Christine walked out the front door and began along her familiar path. She often walked by herself to be alone with her thoughts and clear her head. She had willingly given up her career at the Opera Populaire after she married Raoul. Even though he supported her, Christine knew it would break his heart for her to go back to the place where he had suffered so much for her. The pain of the memories would be almost too much for him. But Christine still sang; she could never give that up. She would sing whenever she and Raoul had dinner guests or to put their son to bed. Sometimes late at night, Raoul would ask her to sing the songs they had sung as children.

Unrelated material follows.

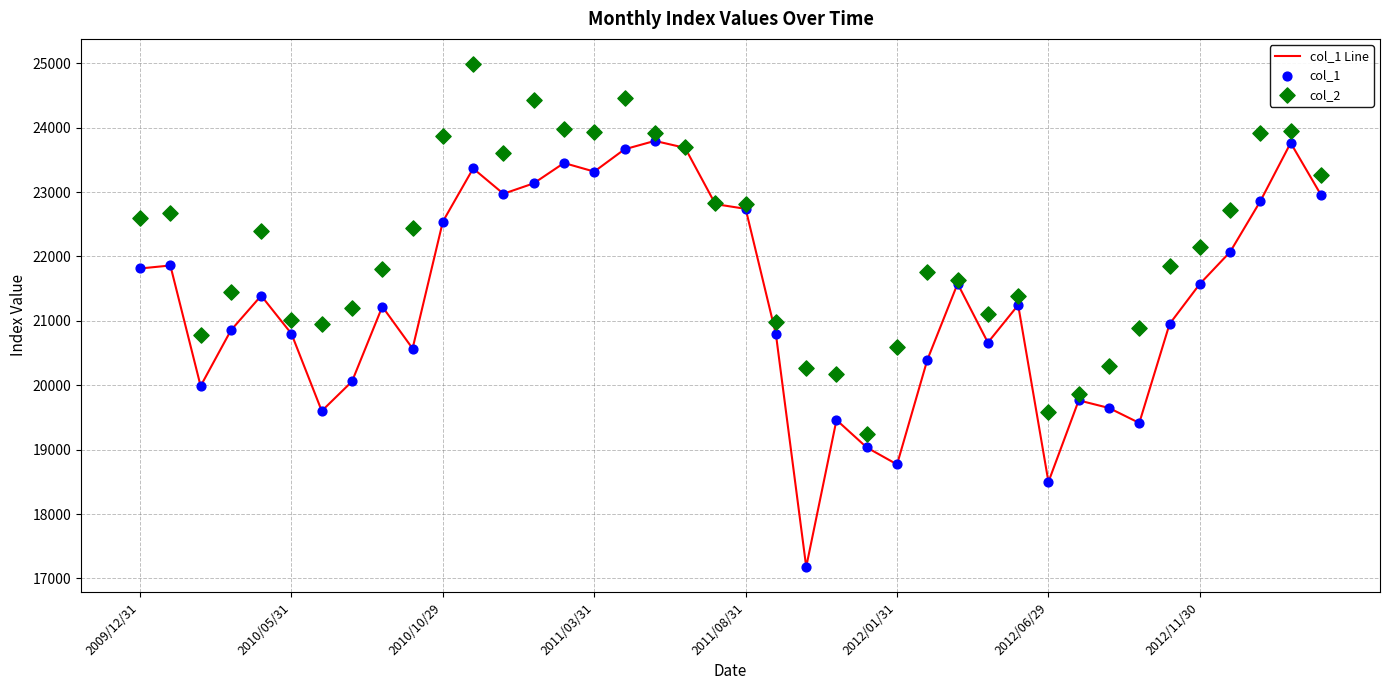

What are all the series names shown in the legend?

col_1 Line, col_1, col_2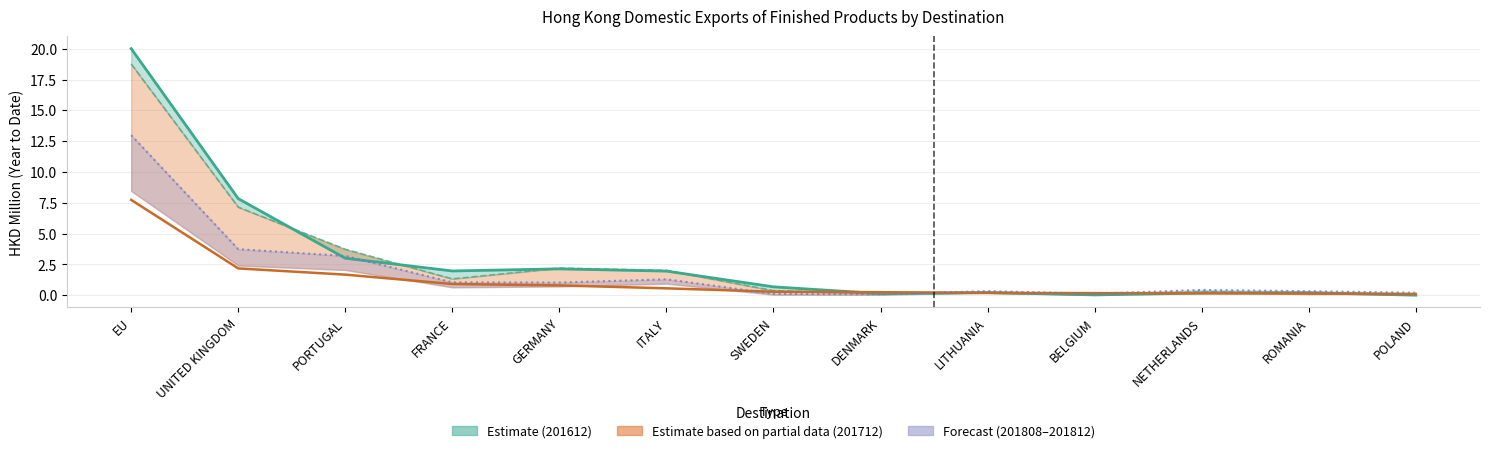

Is it true that 201908 (line) equals 0.1 at ROMANIA?

True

For the second time that night, Erik wandered into Christine's mind. She couldn't understand why, even now, she was helpless against him. His voice still echoed in her mind, no matter how hard she tried to block it out. Christine felt the hot tears form in her eyes. The memory of the last time she had seen him was forever burned into her mind. Her Angel of Music, dejectedly accepting a life of loneliness, a life without love. Deep down inside, though she would never admit it even to herself, Christine sometimes wondered if she had made the right decision. She loved Raoul with all her soul; there was no doubt of it. And she was truly happy in her life with him. But there were nights when she lay awake in bed, and pangs of guilt would take hold of her heart. Did she really deserve to be so happy when she had destroyed Erik's soul? She felt selfish for turning her back on him after all he had done for her. But it was he who had let her go; sent her away with Raoul. She would always be grateful to him for giving her a chance at life in the brilliant light of day.

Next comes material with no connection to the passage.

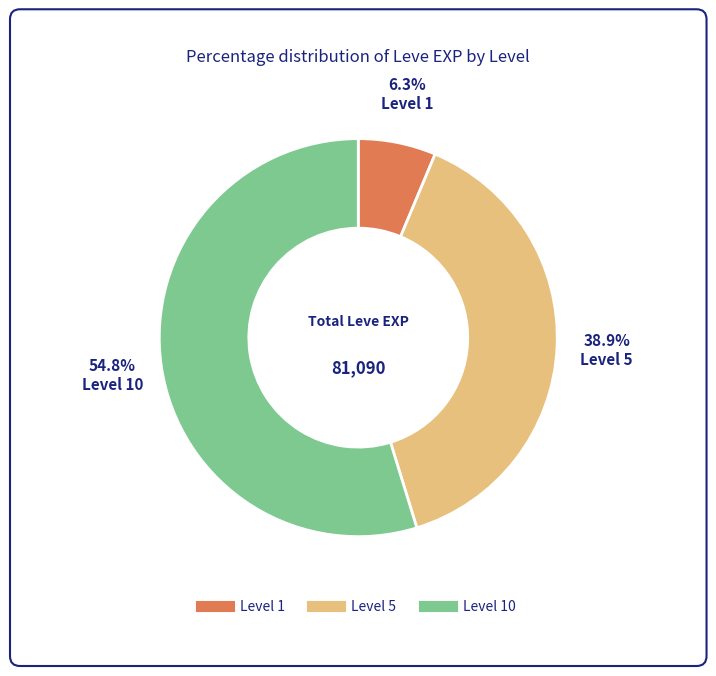

Does any single category account for the majority?

Yes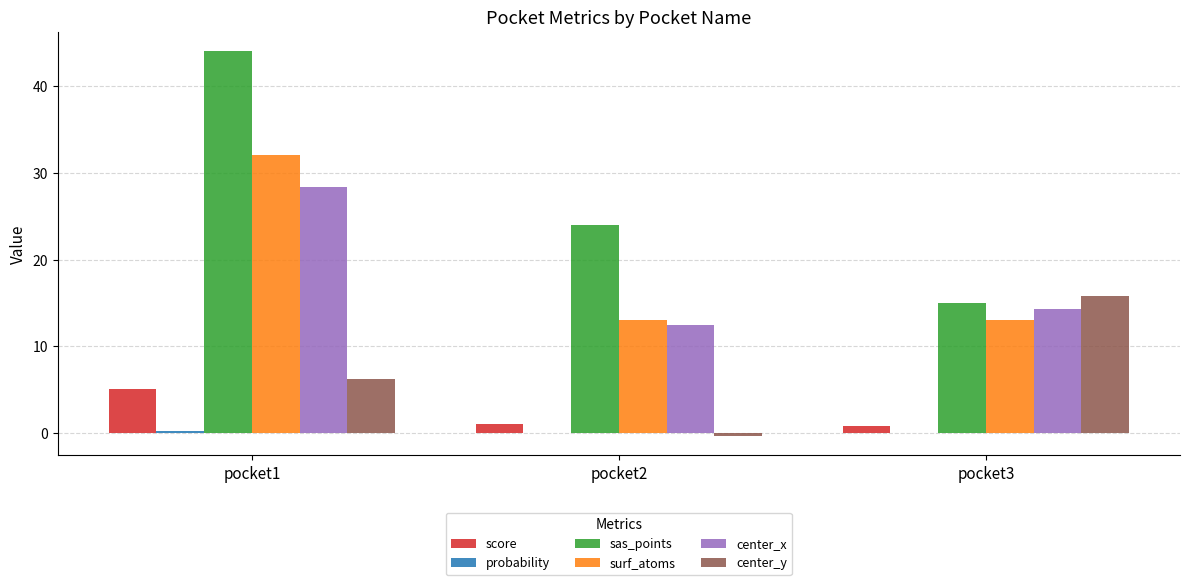

Where is center_x nearest to the value 20?

pocket3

Christine had been so lost in thought that she didn't hear the footsteps that approached behind her. A hand grabbed her shoulder and turned her around roughly. Standing before her was a young man who couldn't have been more than 17 years old. He wore shabby clothes that hung loosely off his body, obviously not made for him.

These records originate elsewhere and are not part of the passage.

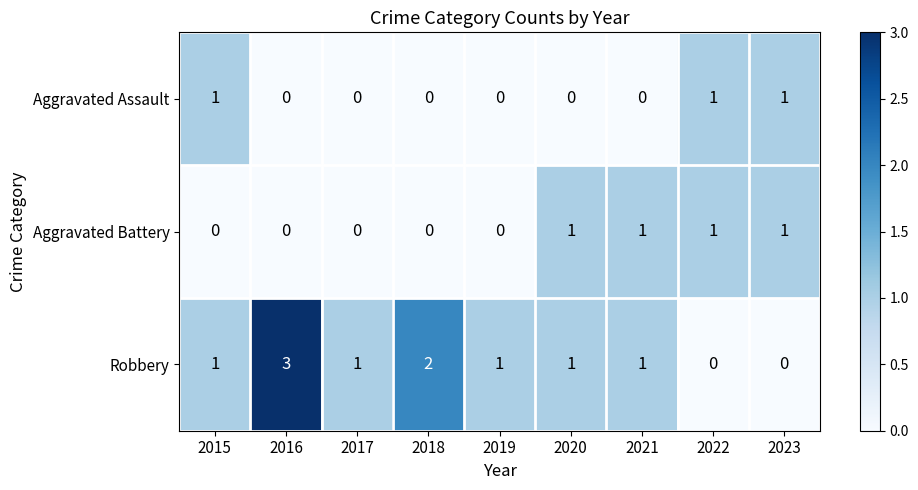

Reading left to right, transcribe all the data shown in this chart.

Aggravated Assault: 1	0	0	0	0	0	0	1	1
Aggravated Battery: 0	0	0	0	0	1	1	1	1
Robbery: 1	3	1	2	1	1	1	0	0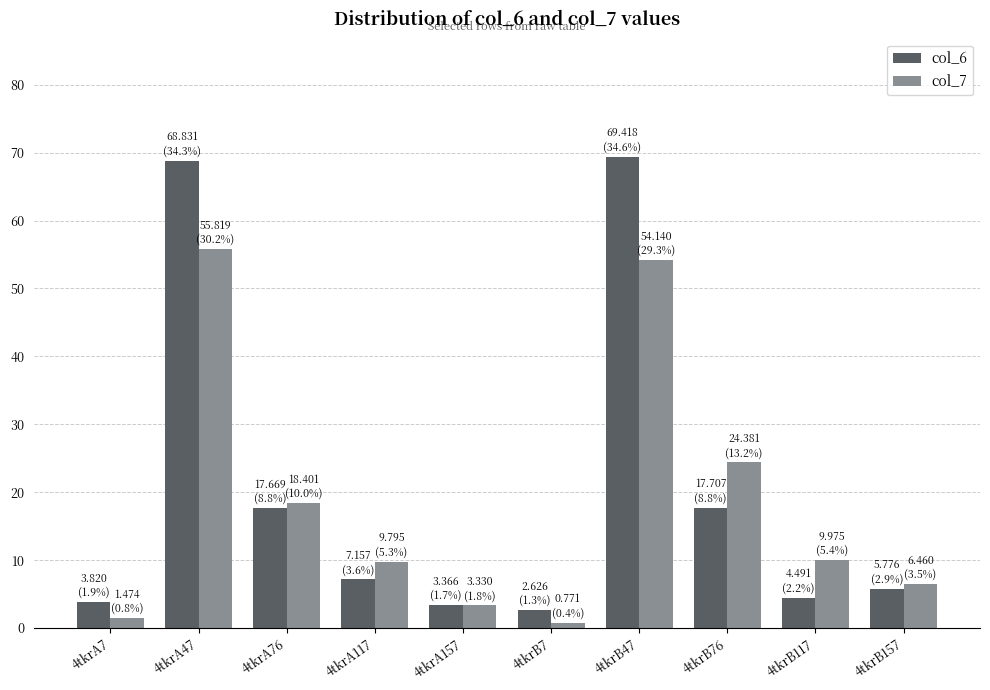

What is the total value across all series at 4tkrB157?

12.2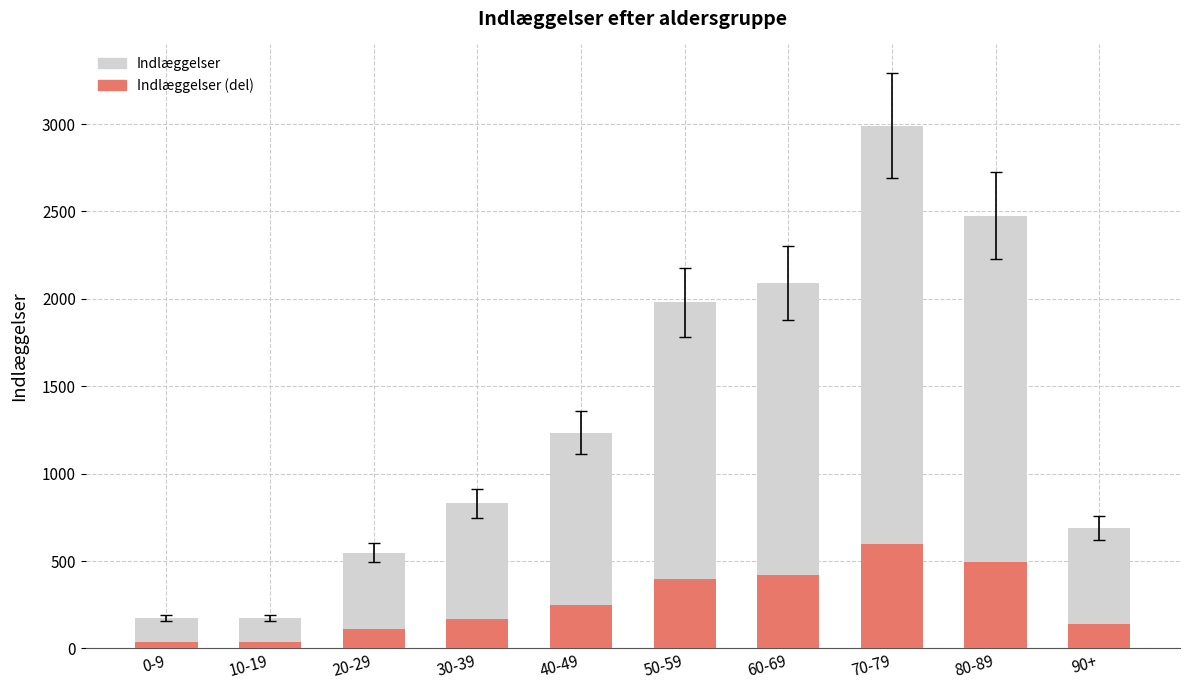

What is the total value across all series at 80-89?

2476.0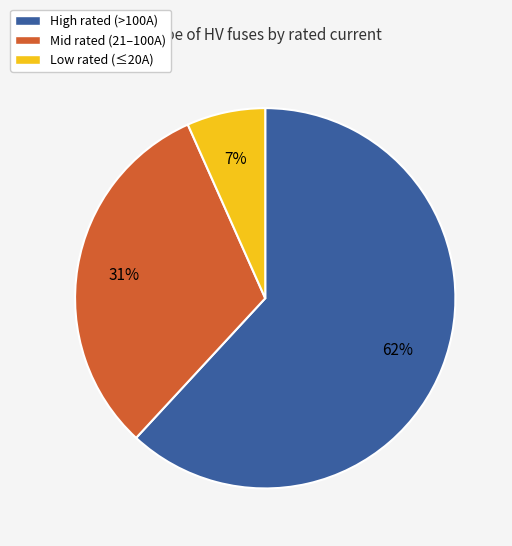

Between Low rated (≤20A) and High rated (>100A), which is larger?

High rated (>100A)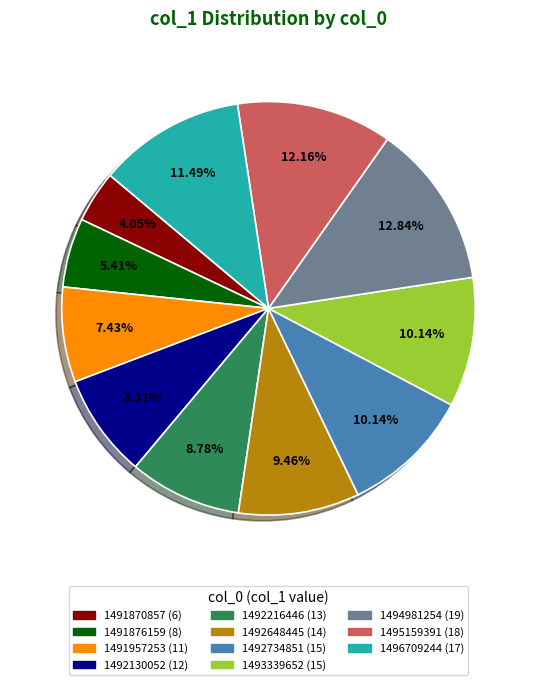

Does any single category account for the majority?

No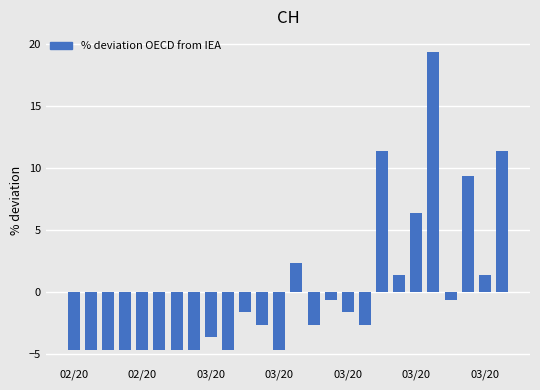

Reading left to right, list all the values displayed in this chart.

-4.7	-4.7	-4.7	-4.7	-4.7	-4.7	-4.7	-4.7	-3.7	-4.7	-1.7	-2.7	-4.7	2.3	-2.7	-0.7	-1.7	-2.7	11.3	1.3	6.3	19.3	-0.7	9.3	1.3	11.3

"Good evening Mademoiselle," he grinned, revealing yellow, rotted teeth. "What's a pretty little thing like you doing out all alone?"

"I…I'm not alone. My husband is on his way right now. We're just going out for a walk," Christine replied, trying to conceal her fear.

"Oh really? Well perhaps I could accompany you until he arrives."

"That's very kind, but I'm quite alright. Thank you anyways," Christine said hastily as she began to walk away.

"Then I'll just be taking any valuables you have and be on my way."

Christine started to run, but the thief was much too quick. He easily caught up with her, putting a knife to her throat. "Don't make this any more difficult than it has to be."

Christine knew that no amount of money was worth her life. She handed over all the francs she had with her.

"The jewelry too. Quickly!" he yelled, looking around nervously.

Christine reached behind her neck and unclasped her necklace. He took it from her hand forcefully.

"And the ring."

Christine looked down at her hand. She couldn't give him that! The engagement ring Raoul had given her was a large pink diamond with two smaller square-cut diamonds on either side. But more importantly than what it was worth, it was a symbol of the love and commitment that she and Raoul shared. It meant the world to her.

"Please, monsieur. Not this. It's my engagement ring. I…I can't bear to part with it," Christine pleaded.

"I don't have time for this! Give it to me!" he yelled, rushing forward.

He grabbed Christine from behind, grasping at the ring on her hand. Christine struggled violently, kicking and screaming. When the man took hold of her wrist, Christine bent her head down and bit his hand as hard as she could. He immediately let go, bringing his sore hand to his mouth. Christine tried to run away, but he caught hold of her dress. Christine fell to the ground and hit her head on the hard cobbled road. In the distance she heard yelling as the world faded to black.